Women today still have to overcome a spate of external hurdles in order to progress in their careers, from unconscious bias around their ability to lead to managers who mommy-track. Not helping the situation are the biases women tend to internalize — including ones having to do with negotiation.
For many women, outrightly asking for what you want may still feel like taboo ground to cover. But mastering that fear is essential if gender gaps around women’s pay and promotion practices are to close, as Fairygodboss President and Co-founder Romy Newman pointed out during a “Negotiate Your Way Up” panel at the 2019 WIN Summit in New York.
Newman quoted research from McKinsey showing that women’s likelihood of getting promoted rests largely on concrete value they’ve demonstrated in the past; men, meanwhile, are likelier to be promoted based on a manager’s perception of their future potential. This means women have to approach negotiating a promotion, for example, more stringently than men, who have the advantage of perceived “potential” in their corner.
“The only way to change that over time is to have many, many more women in management ranks making promotion decisions and remodeling what a VP looks like,” Newman said. “But what I’ve come to realize is that, until that day comes, we have to recognize in the interim that this is the environment we’re in, and we have to be prepared to work that much harder for what we want.”
To that end, Newman and her fellow panelists shared the tactics they’ve personally used to negotiate for what they want with success.
1. Do a risk assessment.
When considering whether to negotiate for something, panel moderator and Landit's Chief Business Development Officer Rachel Jacobson recommended asking yourself three questions.
“When thinking about raising your hand and taking risks, ask yourself these three questions: What’s holding you back? What’s the worst thing that can happen if you do take that risk? And, can you live with that?” Jacobson said. Forcing yourself to put the worst possible scenario of a situation into finite terms, she added, can give you perspective and help turn your answer to question No. 3 into a “yes.”
2. Be clear on what you want.
“You need to be really clear with yourself on what you want, what’s a dealbreaker, and how far you’re willing to go,” Bonnie Marcus, founder and CEO of Women’s Success Coaching, said. “What I find when working with some of my clients is that they aren’t really clear on those, and so it’s easy to be pushed aside and distracted by the other party.”
Alli McCartney, Managing Director at UBS, said that to help give her clarity on these points, she has a practice of writing them all down.
“I write down on paper who I am, what I want, what energizes me and what depletes me,” she said. “I’ve had that list since I was 22, and it’s evolved.”
3. Do your homework.
As Marcus put it, doing your homework in advance of a negotiation doesn’t just mean brushing up on your own wants and goals.
“You have to do your homework on what’s happened in the company before — who already has what you’re asking for, and are there any known policies in place that may affect you?” she said. “You also need to know who you’re talking to. What are their values, what’s their personality, and what do they want to hear?”
4. Overstep your bounds.
Too often, women are the ones stopping themselves a few steps short, Newman said. To circumvent that tendency, don’t base your negotiations on what feels like the adequate or appropriate amount of effort.

-=-=-=-=-

● Written request 1
In the article on women and negotiation, what position does Alli McCartney hold at UBS?
● Written request 2
Repeat the part of the article on women and negotiation between "For many women, outrightly" and "in their corner.", inclusive.
The material below is not needed.

-=-=-=-=-

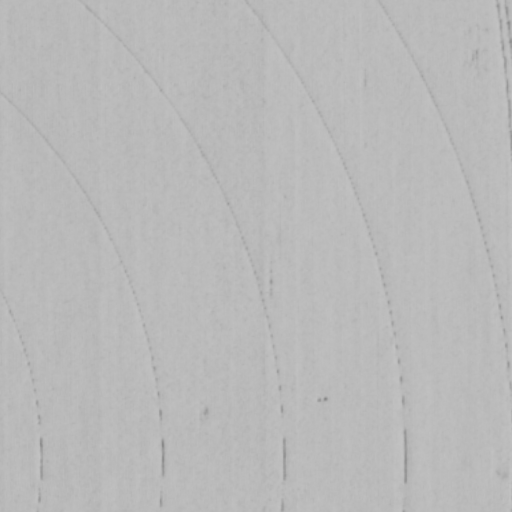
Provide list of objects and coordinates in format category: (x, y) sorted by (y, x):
crop: (256, 256)
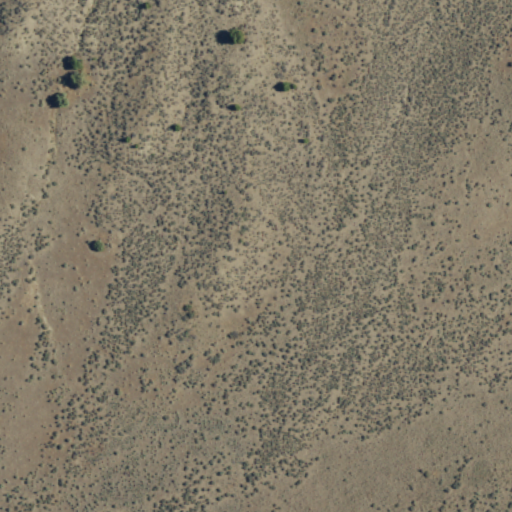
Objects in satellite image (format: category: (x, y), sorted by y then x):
crop: (275, 400)
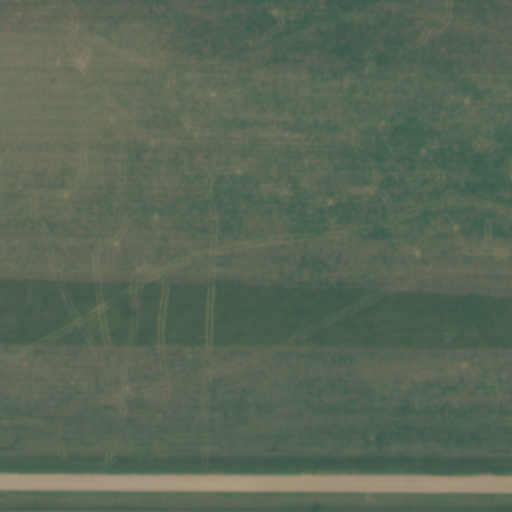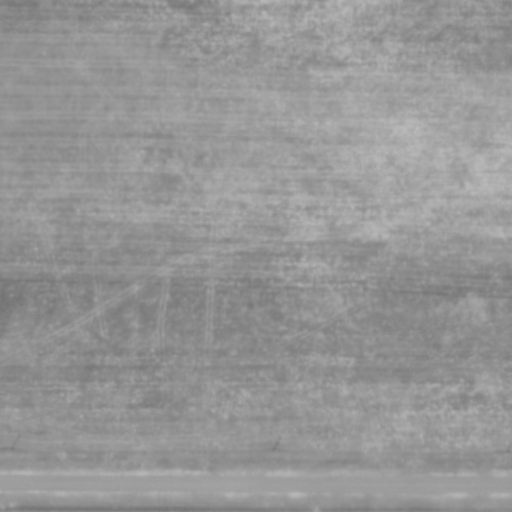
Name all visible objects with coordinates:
road: (255, 483)
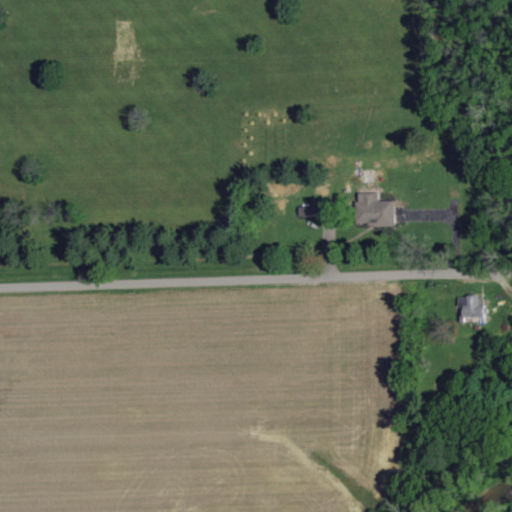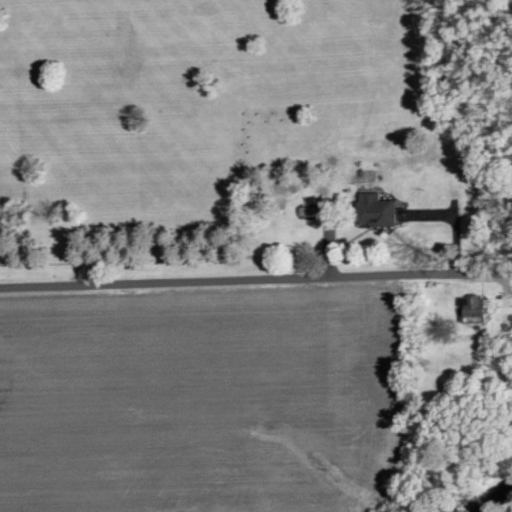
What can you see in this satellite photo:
park: (253, 125)
building: (378, 210)
building: (312, 212)
road: (256, 278)
building: (474, 310)
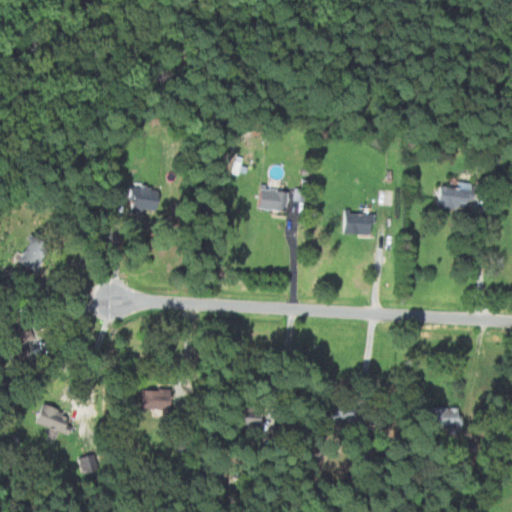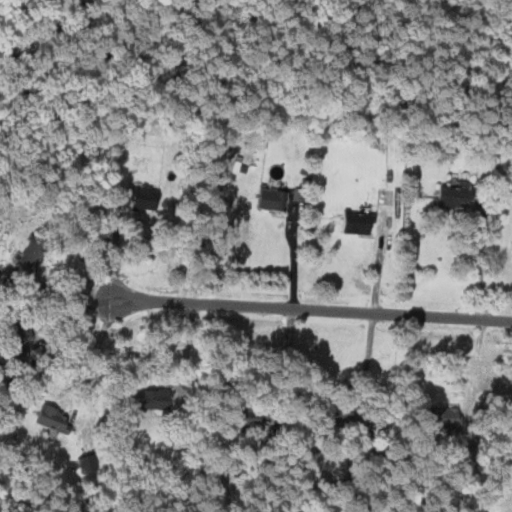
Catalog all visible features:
building: (449, 196)
building: (267, 199)
building: (353, 223)
road: (113, 247)
road: (293, 256)
road: (378, 259)
road: (479, 273)
road: (64, 289)
road: (311, 310)
road: (70, 320)
road: (96, 352)
road: (187, 356)
road: (367, 365)
road: (280, 397)
building: (153, 399)
building: (437, 416)
building: (48, 419)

-=-=-=-=-

● Written response 1
She is a Managing Director at UBS.

● Written response 2
For many women, outrightly asking for what you want may still feel like taboo ground to cover. But mastering that fear is essential if gender gaps around women’s pay and promotion practices are to close, as Fairygodboss President and Co-founder Romy Newman pointed out during a “Negotiate Your Way Up” panel at the 2019 WIN Summit in New York.
Newman quoted research from McKinsey showing that women’s likelihood of getting promoted rests largely on concrete value they’ve demonstrated in the past; men, meanwhile, are likelier to be promoted based on a manager’s perception of their future potential. This means women have to approach negotiating a promotion, for example, more stringently than men, who have the advantage of perceived “potential” in their corner.